Our results support a model in which THs promote muscle membrane plasticity through the elevation of oleic acid proportion, providing a mechanism that might explain, at least in part, some of the protective effects of THs against dyslipidemias and insulin resistance. Nevertheless, it is worth mentioning a limitation of our study using a systemic hyperthyroid treatment to study intramuscular adaptation, which does not allow avoiding that systemic hyperthyroidism induces extra-muscular modification, in turn affecting skeletal muscle.
Similarly, considering the pleiotropic functions of THs, especially in cardiac muscle (i.e., hyperthyroidism is known to increase heart rate, pulse pressure, and cardiac output in humans), we cannot exclude that part of TH-induced improvement in exercise performance may be due to enhanced cardiac output. These complex interactions between different organs can make it challenging to determine the specific mechanism for improved exercise performance and suggests that future studies are needed to address the contribution of locally modified TH levels to exercise performance.
The present findings have the potential to be relevant for muscle physiology, as well as for our understanding of the complex interplay between endocrine and mechanical signals orchestrating muscle contraction.

4. Materials and Methods

4.1. Cell Lines and Culture Conditions

C2C12 cells were obtained from ATCC and cultured in DMEM High Glucose (HiMedia Leading BioSciences Company, Mumbai, Maharashtra, India, cod. AL007) supplemented with 10% FBS (HiMedia Leading BioSciences Company, cod. RM10432), 2 mM glutamine (Gibco, Thermo Fisher Scientific, Waltham, MA, USA, cod. 25030024), 50 i.u. penicillin, and 50 μg/mL streptomycin (Gibco, Thermo Fisher Scientific, cod. 15070063). Cells are grown at 37 °C in a humidified incubator with 5% CO2. For lipidomic analyses, C2C12 cells were grown at 40–50% confluence and treated with THs (T3, and T4, Sigma-Aldrich, St. Louis, MI, USA, cod. T6397 and cod. T2501, respectively) at 3.0 nM final concentration each one for 48 h.

4.2. Mouse Strains

Three-month-old male C57BL/6J mice were acquired from Jackson Laboratory (Bar Harbor, ME, USA) and used in this work. Animal research was performed according to national and European community guidelines [54,55]. Mice were fed regular chow ad libitum and maintained in fresh bedding cages under controlled conditions, namely 20–24 °C, 50–60% humidity, and a 14:10 light–dark cycle. All in vivo procedures received the approval of the Institutional Animal Care and Use Committee (IACUC) (protocol n. 354/2019-PR).

4.3. Elisa Immunoassay

Blood samples were collected in 1.5 mL tubes without anticoagulant. After clot formation, the samples were centrifuged, and the serum was recovered and stored at −20 °C until assayed. Total T4 and total T3 were measured by the ADVIA Centaur XP Immunoassay system using a commercial kit, as recommended by the manufacturer (Siemens Healthcare Diagnostics, Camberley, UK).

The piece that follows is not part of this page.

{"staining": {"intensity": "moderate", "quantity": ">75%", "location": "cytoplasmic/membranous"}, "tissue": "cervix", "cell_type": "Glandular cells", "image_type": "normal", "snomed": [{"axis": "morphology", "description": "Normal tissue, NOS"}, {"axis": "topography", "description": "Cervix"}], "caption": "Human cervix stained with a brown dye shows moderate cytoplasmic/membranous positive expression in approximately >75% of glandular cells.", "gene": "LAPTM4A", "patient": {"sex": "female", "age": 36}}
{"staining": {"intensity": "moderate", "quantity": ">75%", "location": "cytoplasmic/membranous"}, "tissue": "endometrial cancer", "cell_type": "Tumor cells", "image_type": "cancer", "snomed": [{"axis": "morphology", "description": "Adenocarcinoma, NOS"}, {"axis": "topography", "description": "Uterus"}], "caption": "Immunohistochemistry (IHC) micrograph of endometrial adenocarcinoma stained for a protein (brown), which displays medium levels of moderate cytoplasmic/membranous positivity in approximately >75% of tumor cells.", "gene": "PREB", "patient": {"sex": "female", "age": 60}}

4.4. LC-MS/MS Analysis for Measurements of Intramuscular Thyroid Hormones

The intramuscular T3 and T4 levels were measured as previously described [56,57]. Briefly, frozen tissue samples were homogenized on ice in phosphate buffer containing 0.25 M sucrose, 1 mM EDTA, 0.1 M NaPO4, and 10 mM DTT, and then sonicated. Then, 100 µg of protein extract was incubated for 1 h at 37 °C in 0.3 mL PE buffer with 10 mM DTT. Then, 20 nM T4-13C6 was added to the reactions and incubated at 37 °C for 6 h. Proteins were precipitated in acetonitrile and supernatant evaporated to dryness at 37 °C in a rotavapor. The dried extract was reconstituted with 30 µL of a 95:5 methanol:NH4-OH solution and centrifuged at 13,000 rpm for 10 min. Samples (5 µL) were injected on a Raptor Biphenyl 2.7 µm, 100 mm × 2.1 mm (cat. 9309A12) using as Mobile Phase A 0.1% Formic acid in water and as Mobile phase B 0.1% Formic acid in methanol. Calibration curves (1 to 40 nM) were prepared dissolving pure T4, T3, and T4-13C6 in 95:5 methanol: NH4-OH solution. The analyte MRMs were for T3-13C6 (658.07 > 612.1 > 514.1); T3 (652.07 > 606.1 > 508.1); T4 (778.0 > 731.9 > 323.9); T4-13C6 (784.1 > 738.04). Measurement was conducted in triplicate.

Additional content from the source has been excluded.